If a line of the material contains "دانشگاه", copy it.

PROVIDED INFORMATION: Begin

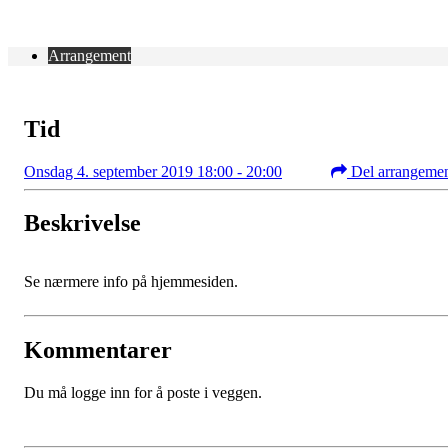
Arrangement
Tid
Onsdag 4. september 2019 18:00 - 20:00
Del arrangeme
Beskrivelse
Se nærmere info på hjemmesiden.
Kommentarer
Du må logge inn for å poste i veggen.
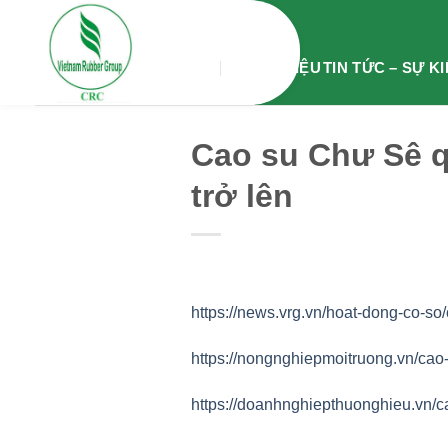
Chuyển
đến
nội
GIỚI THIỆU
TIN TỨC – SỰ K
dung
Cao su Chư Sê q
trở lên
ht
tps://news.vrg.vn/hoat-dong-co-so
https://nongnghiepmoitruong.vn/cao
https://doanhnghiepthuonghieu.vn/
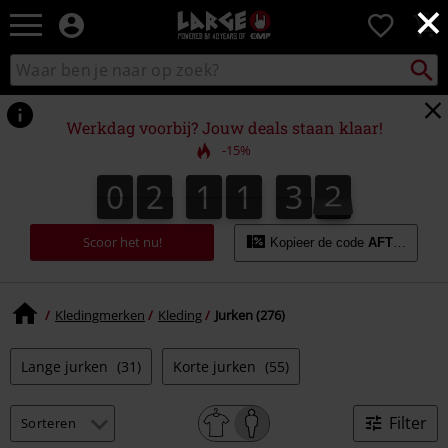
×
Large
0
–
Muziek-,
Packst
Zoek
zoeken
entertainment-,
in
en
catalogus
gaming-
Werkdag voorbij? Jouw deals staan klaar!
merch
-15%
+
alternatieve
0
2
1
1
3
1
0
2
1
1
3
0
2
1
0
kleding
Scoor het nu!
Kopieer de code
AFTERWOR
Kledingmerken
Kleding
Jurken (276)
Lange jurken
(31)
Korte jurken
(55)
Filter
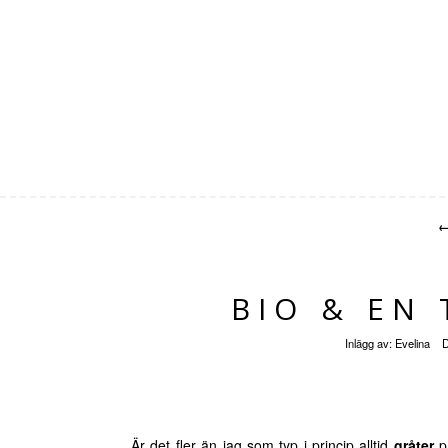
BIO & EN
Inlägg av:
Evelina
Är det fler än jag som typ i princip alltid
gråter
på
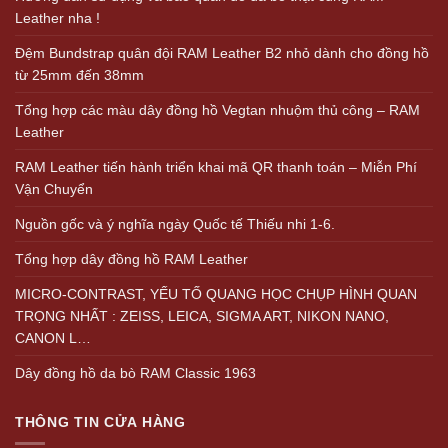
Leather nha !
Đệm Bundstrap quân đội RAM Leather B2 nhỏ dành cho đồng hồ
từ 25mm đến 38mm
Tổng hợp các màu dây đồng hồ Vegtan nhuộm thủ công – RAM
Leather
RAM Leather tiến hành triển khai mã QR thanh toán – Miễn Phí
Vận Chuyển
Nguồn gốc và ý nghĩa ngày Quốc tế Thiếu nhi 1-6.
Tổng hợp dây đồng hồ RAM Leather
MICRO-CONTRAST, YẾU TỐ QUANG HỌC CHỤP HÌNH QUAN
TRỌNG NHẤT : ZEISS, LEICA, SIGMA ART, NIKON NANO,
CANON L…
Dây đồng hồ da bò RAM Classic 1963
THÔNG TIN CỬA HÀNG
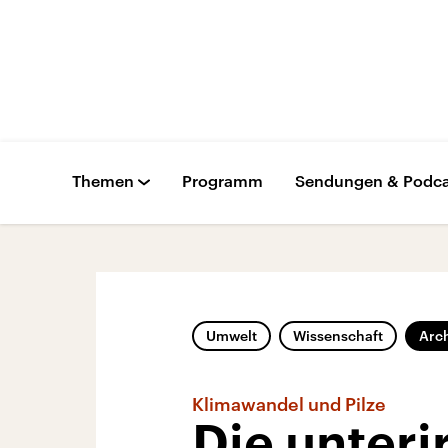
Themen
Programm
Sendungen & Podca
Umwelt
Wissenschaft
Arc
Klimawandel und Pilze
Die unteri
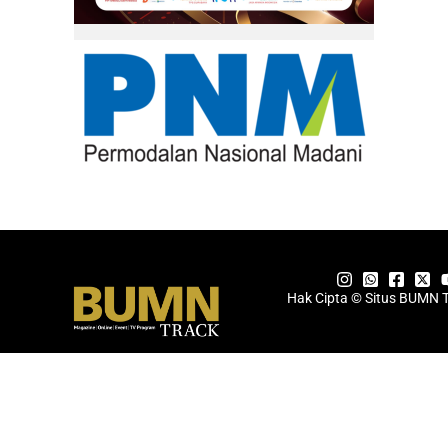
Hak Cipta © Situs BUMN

PROVIDED INFORMATION: End
PROVIDED INFORMATION: Begin

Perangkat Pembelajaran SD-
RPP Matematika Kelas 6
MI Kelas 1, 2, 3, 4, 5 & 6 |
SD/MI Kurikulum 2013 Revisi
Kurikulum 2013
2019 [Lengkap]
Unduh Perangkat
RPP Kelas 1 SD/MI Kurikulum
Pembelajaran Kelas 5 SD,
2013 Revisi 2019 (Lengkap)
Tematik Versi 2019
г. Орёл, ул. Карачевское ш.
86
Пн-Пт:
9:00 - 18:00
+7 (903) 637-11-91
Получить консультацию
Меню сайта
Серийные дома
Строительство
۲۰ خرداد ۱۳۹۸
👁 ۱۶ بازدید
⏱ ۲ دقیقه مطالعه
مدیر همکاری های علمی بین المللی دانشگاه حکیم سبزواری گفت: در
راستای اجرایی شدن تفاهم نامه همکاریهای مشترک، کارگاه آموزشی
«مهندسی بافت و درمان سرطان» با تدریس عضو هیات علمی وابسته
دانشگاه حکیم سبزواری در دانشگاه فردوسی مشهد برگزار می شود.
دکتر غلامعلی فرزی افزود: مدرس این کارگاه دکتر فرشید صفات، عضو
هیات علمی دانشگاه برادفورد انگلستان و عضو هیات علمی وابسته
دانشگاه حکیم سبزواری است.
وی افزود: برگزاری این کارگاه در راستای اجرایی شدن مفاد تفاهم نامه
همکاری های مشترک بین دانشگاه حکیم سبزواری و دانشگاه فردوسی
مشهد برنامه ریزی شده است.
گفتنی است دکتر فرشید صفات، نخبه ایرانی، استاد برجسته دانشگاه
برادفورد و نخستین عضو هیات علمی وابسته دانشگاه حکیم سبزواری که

PROVIDED INFORMATION: End

WRITTEN SOLUTION:
مدیر همکاری های علمی بین المللی دانشگاه حکیم سبزواری گفت: در
دانشگاه حکیم سبزواری در دانشگاه فردوسی مشهد برگزار می شود.
هیات علمی دانشگاه برادفورد انگلستان و عضو هیات علمی وابسته
دانشگاه حکیم سبزواری است.
همکاری های مشترک بین دانشگاه حکیم سبزواری و دانشگاه فردوسی
گفتنی است دکتر فرشید صفات، نخبه ایرانی، استاد برجسته دانشگاه
برادفورد و نخستین عضو هیات علمی وابسته دانشگاه حکیم سبزواری که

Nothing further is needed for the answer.